By the time I got home, a 15 minute ride, I was unable to walk and it was necessary to get help and carry me into my home in a chair.
An ambulance was called and I was returned to the hospital and placed in ICU.
During five weeks in the acute-care hospital including ICU time, I was intubated for a week and subsequently had a tracheostomy placed.
It’s difficult to say how much Covid symptoms were involved in my treatment but clearly the tracheostomy was required because of ascending paralysis.
I did have the usual prescribed treatment for Guillain Barre.
The first memory I have after seeing my chest x-ray on 21 October was being wheeled into the acute rehabilitation units on the last day of November.
At that time I had marked atrophy of my hand muscles but had recovered reasonable strength in my upper extremities and the tracheostomy had been removed.
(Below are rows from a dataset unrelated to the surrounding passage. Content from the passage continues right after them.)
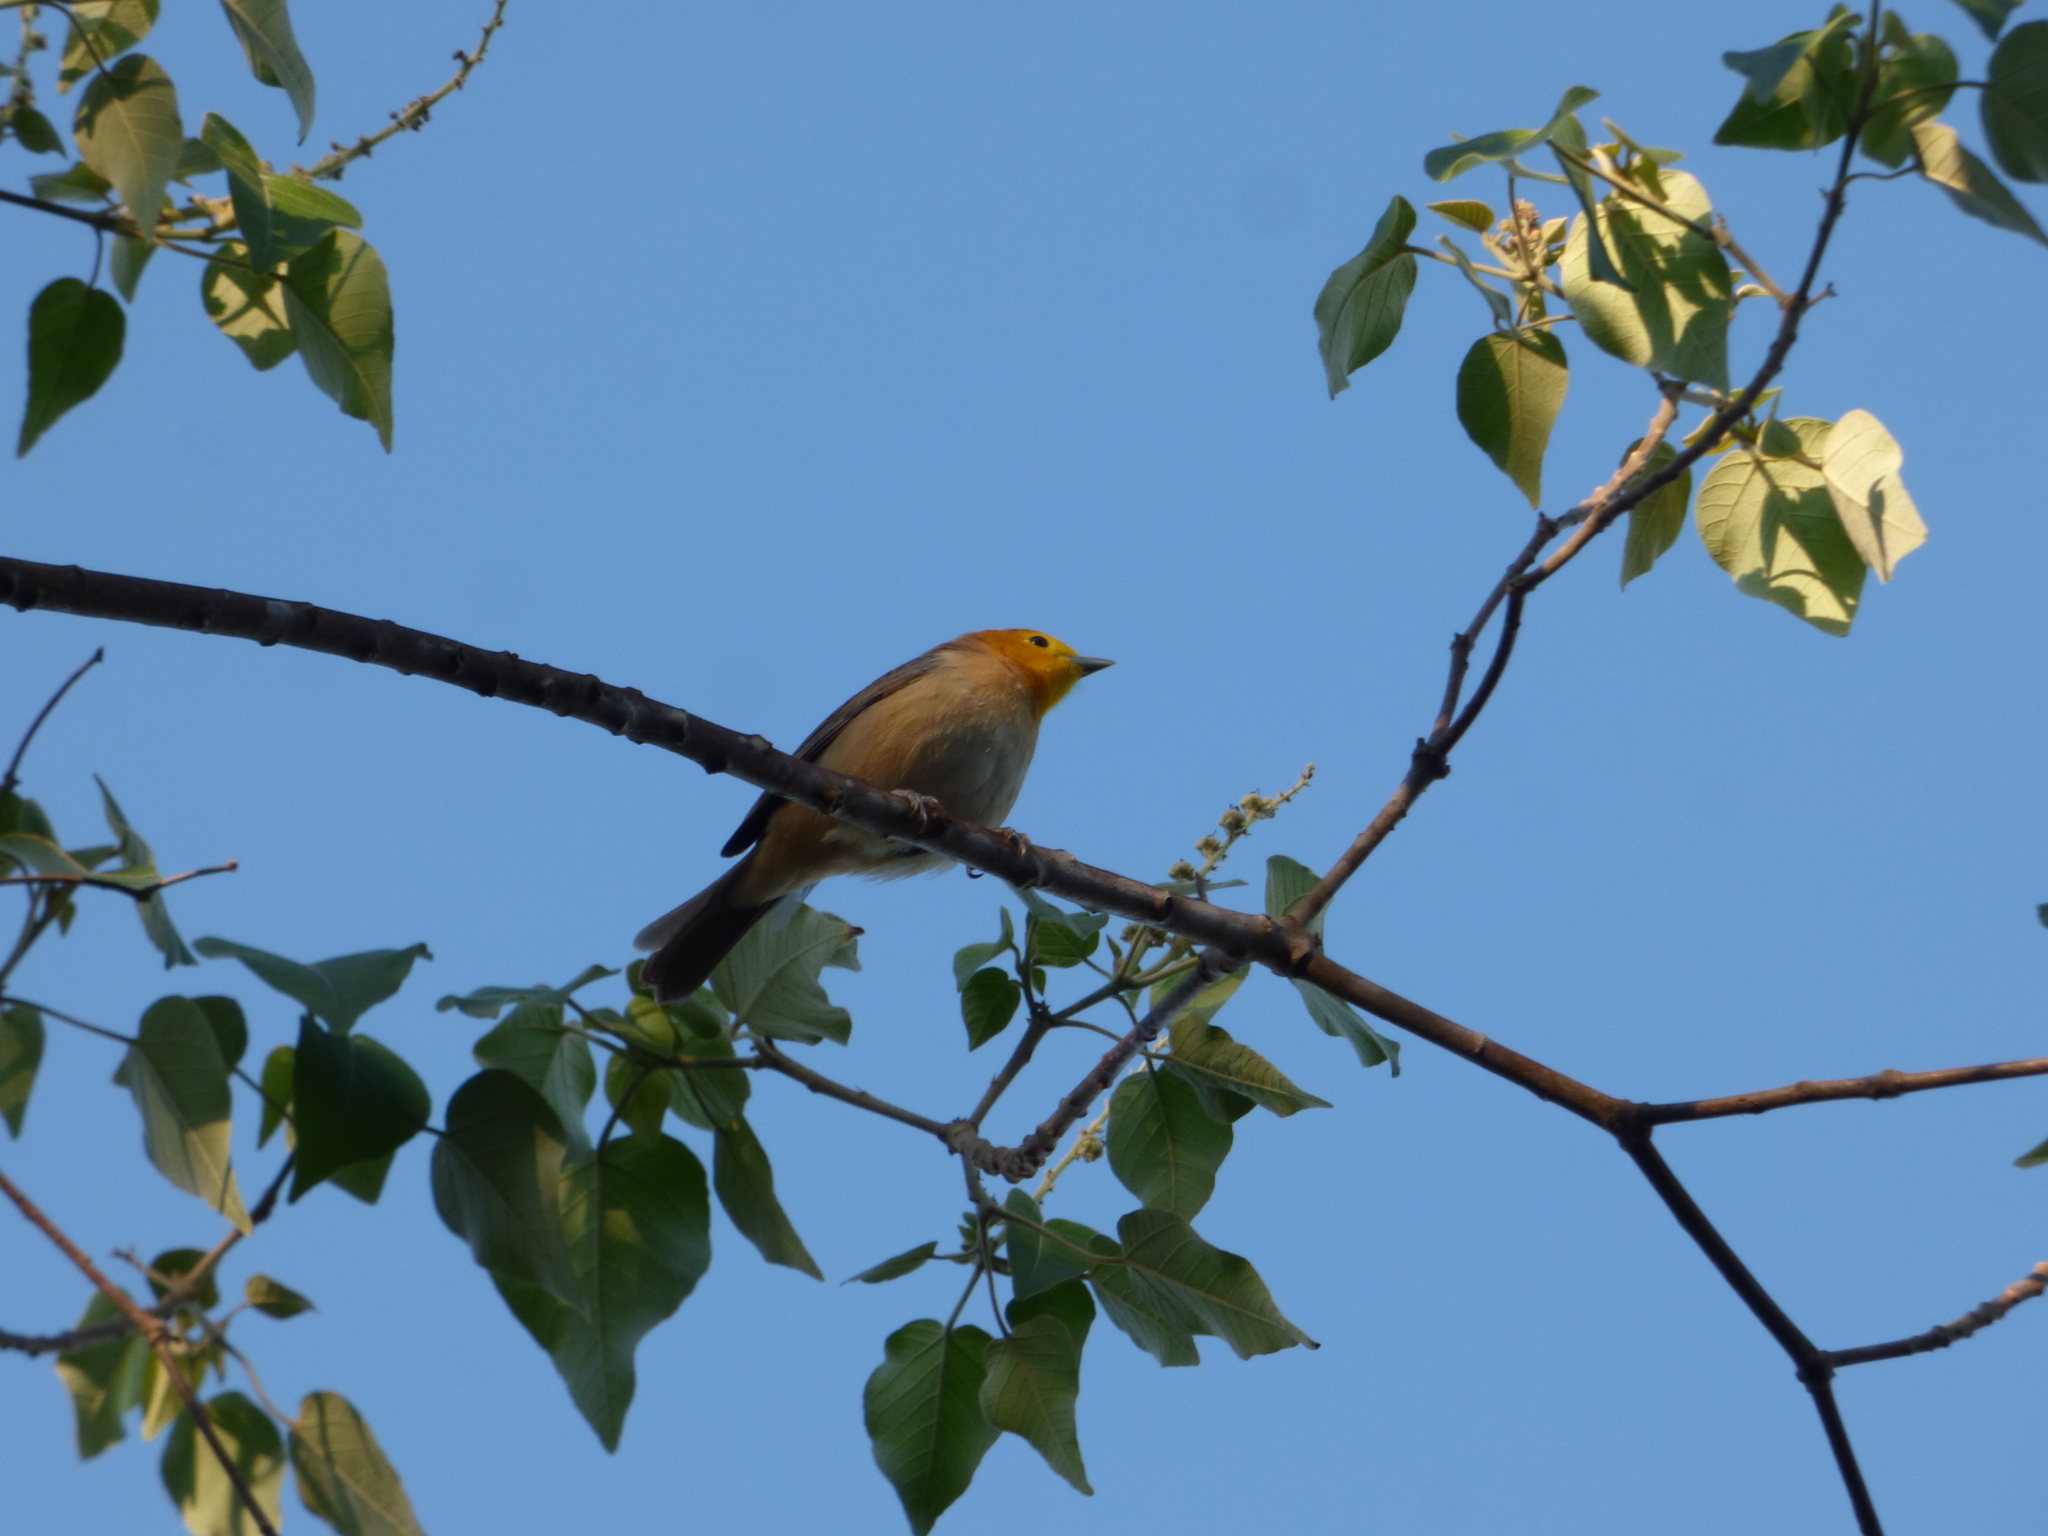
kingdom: Animalia
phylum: Chordata
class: Aves
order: Passeriformes
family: Thraupidae
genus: Thlypopsis
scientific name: Thlypopsis sordida
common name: Orange-headed tanager
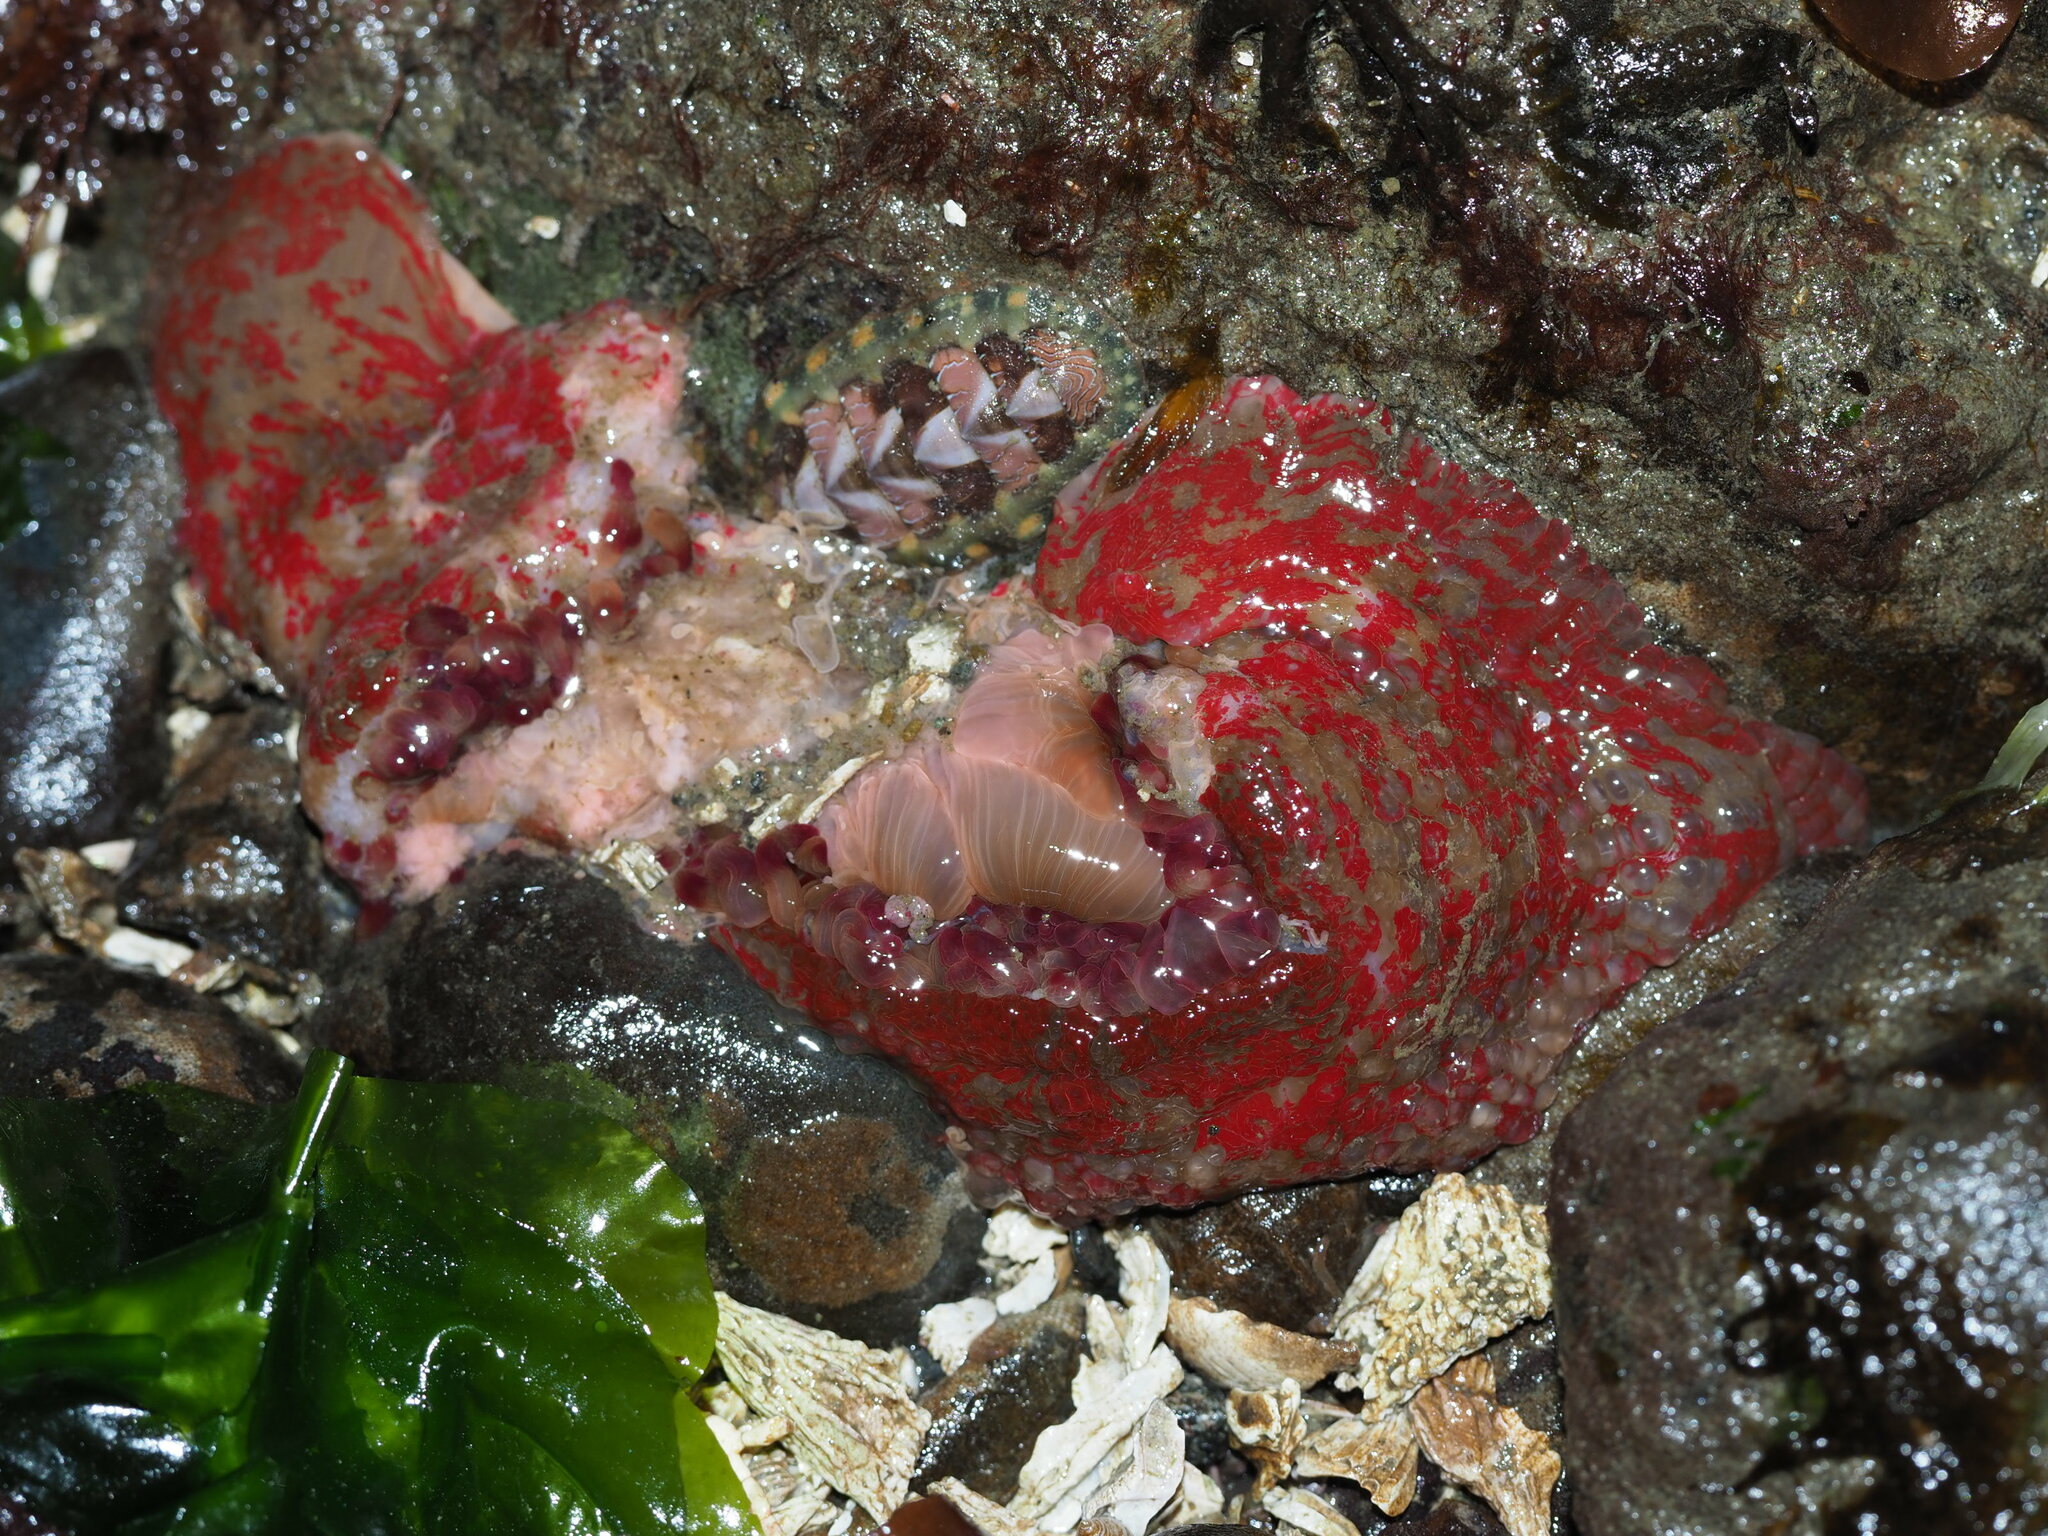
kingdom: Animalia
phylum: Cnidaria
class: Anthozoa
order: Actiniaria
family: Actiniidae
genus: Urticina
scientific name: Urticina grebelnyi
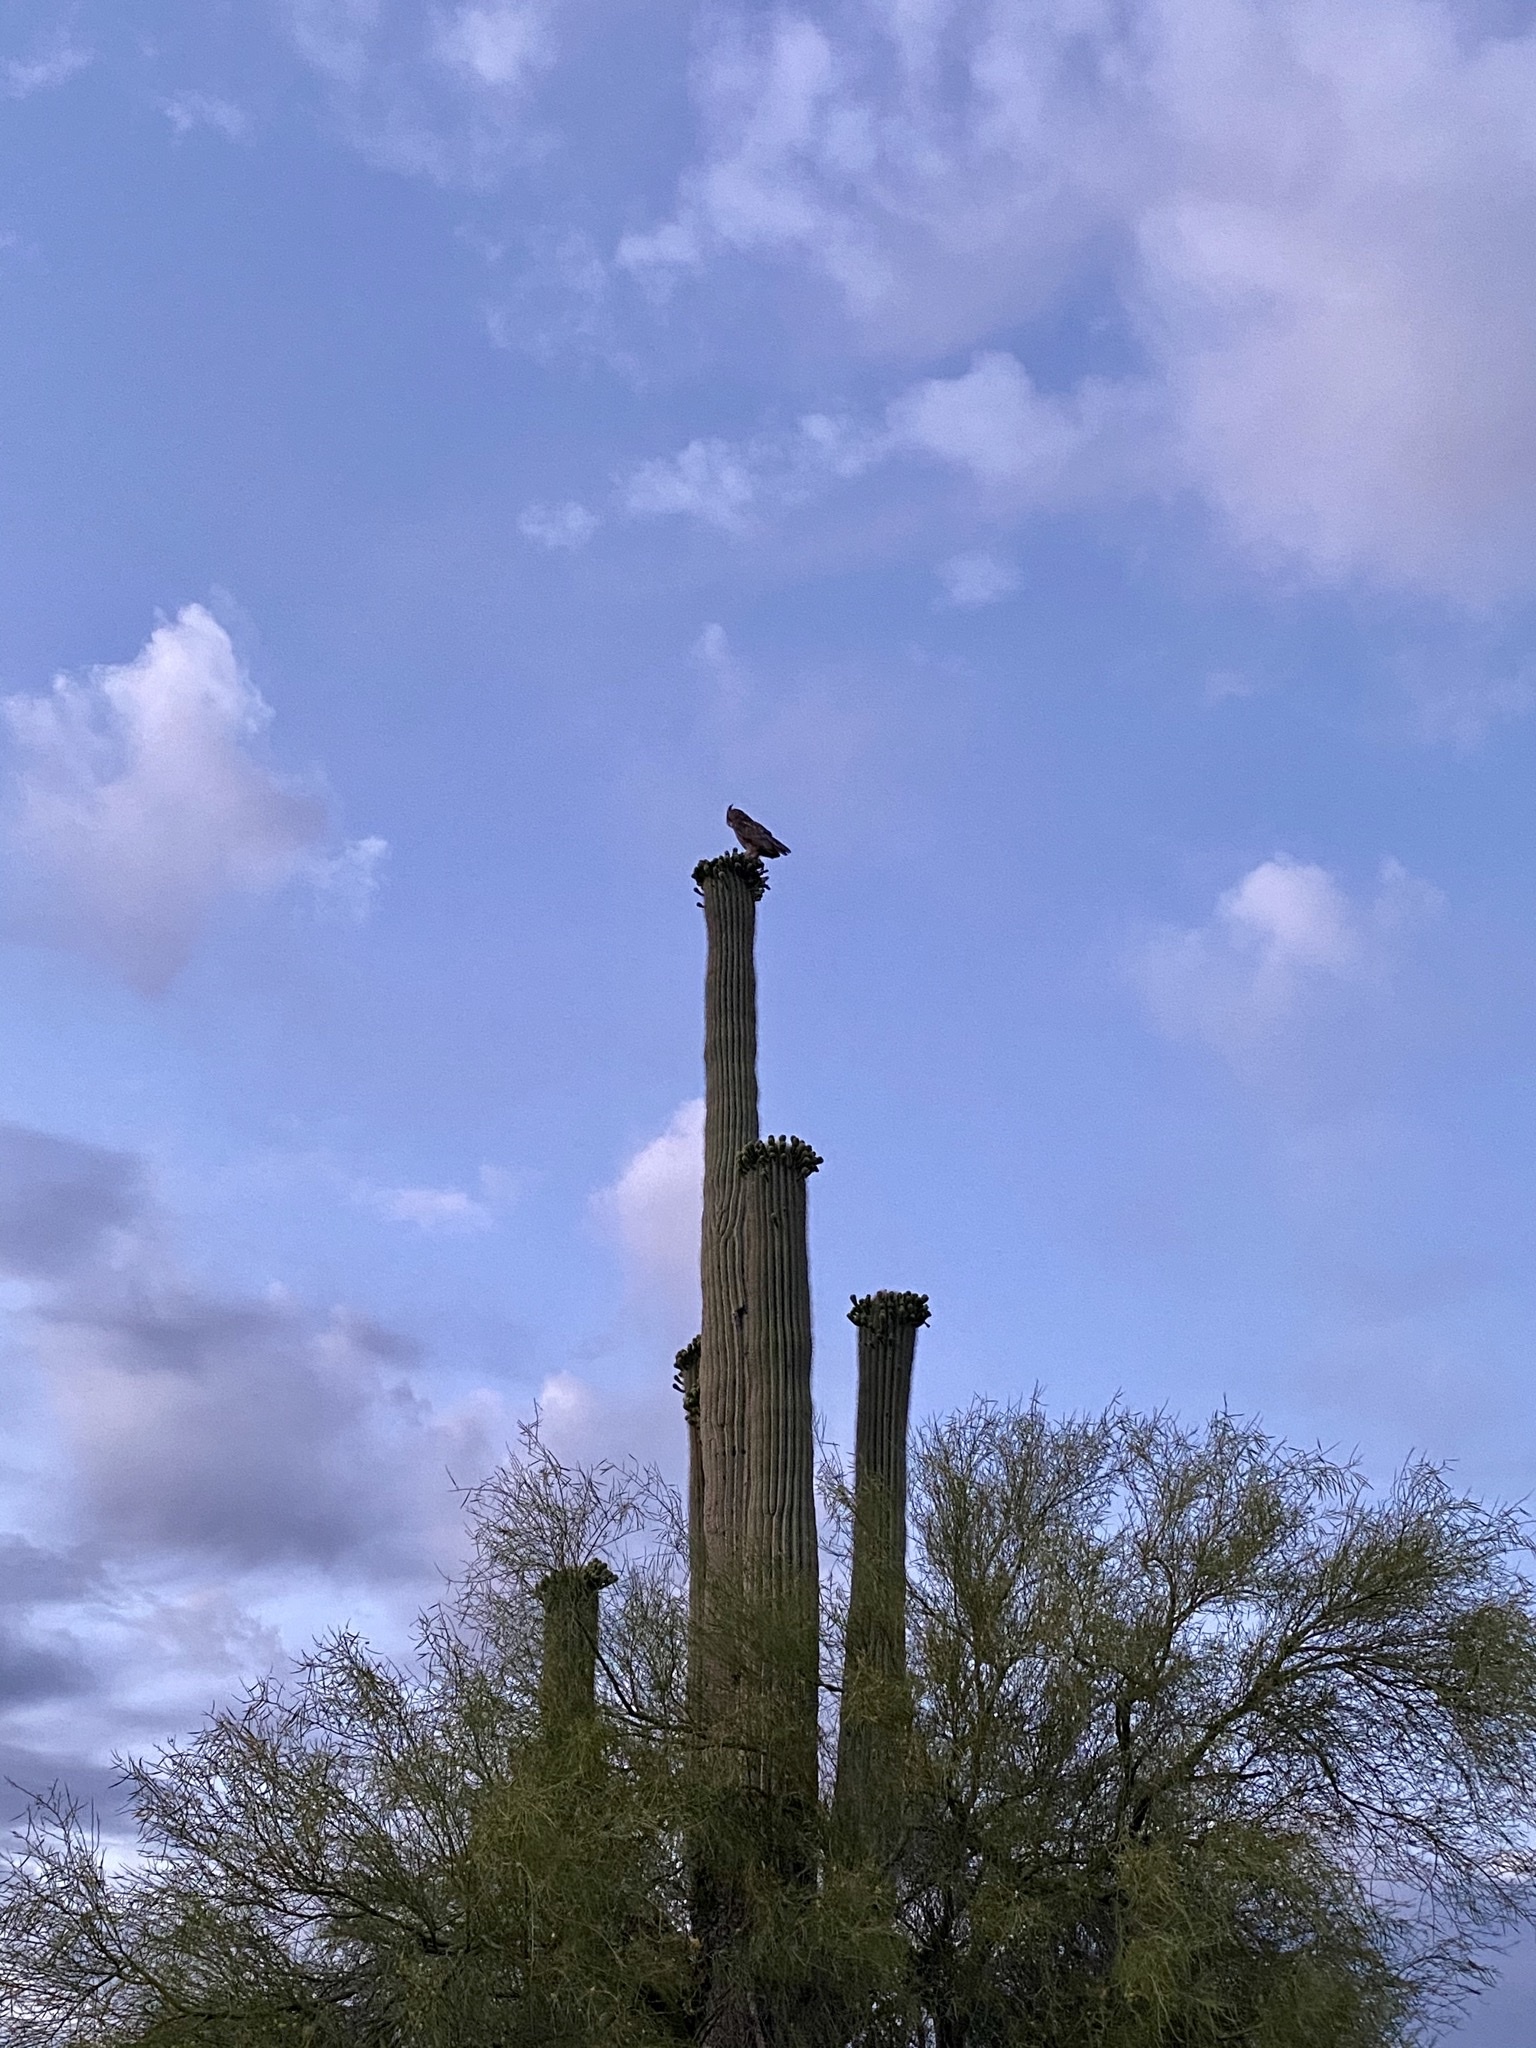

At that time, however, I was unable to move my lower extremities.
I was in the hospital rehabilitation for a month, and then skilled nursing rehabilitation for two months
Now, with April Fools Day approaching, over five months after Guillain Barre onset, and over four months after exacerbation by Covid I have had gradual improvement every day and am now able to ambulate short distances with ski poles.
My grip strength is now 91 pounds, up from 51 pounds when I first left the acute hospital and though I sometimes use a wheelchair or a walker I am totally independent in all of my dressing and bathroom needs.
I intend to recover and go back to the golf course, but will just have to be patient and see how long that takes.
A friend of mine from Arkansas told me he knew I would get well because he described me as being “tough as woodpecker lips”.
I offer this long story because the rapid exacerbation of my weakness related to the onset of the Covid virus infection might be of interest to neurological surgeons.
Also, my ultimate good recovery, particularly at my age, is encouraging.
Jay’s long suffering wife Jodi had a miserable 5 months as one might imagine and was unable to visit Jay or even communicate with him during his extensive ICU stay. She was alone at their home for 4 months but like most neurosurgeon’s wives, she toughed it out and kept the home fires burning until her man came home.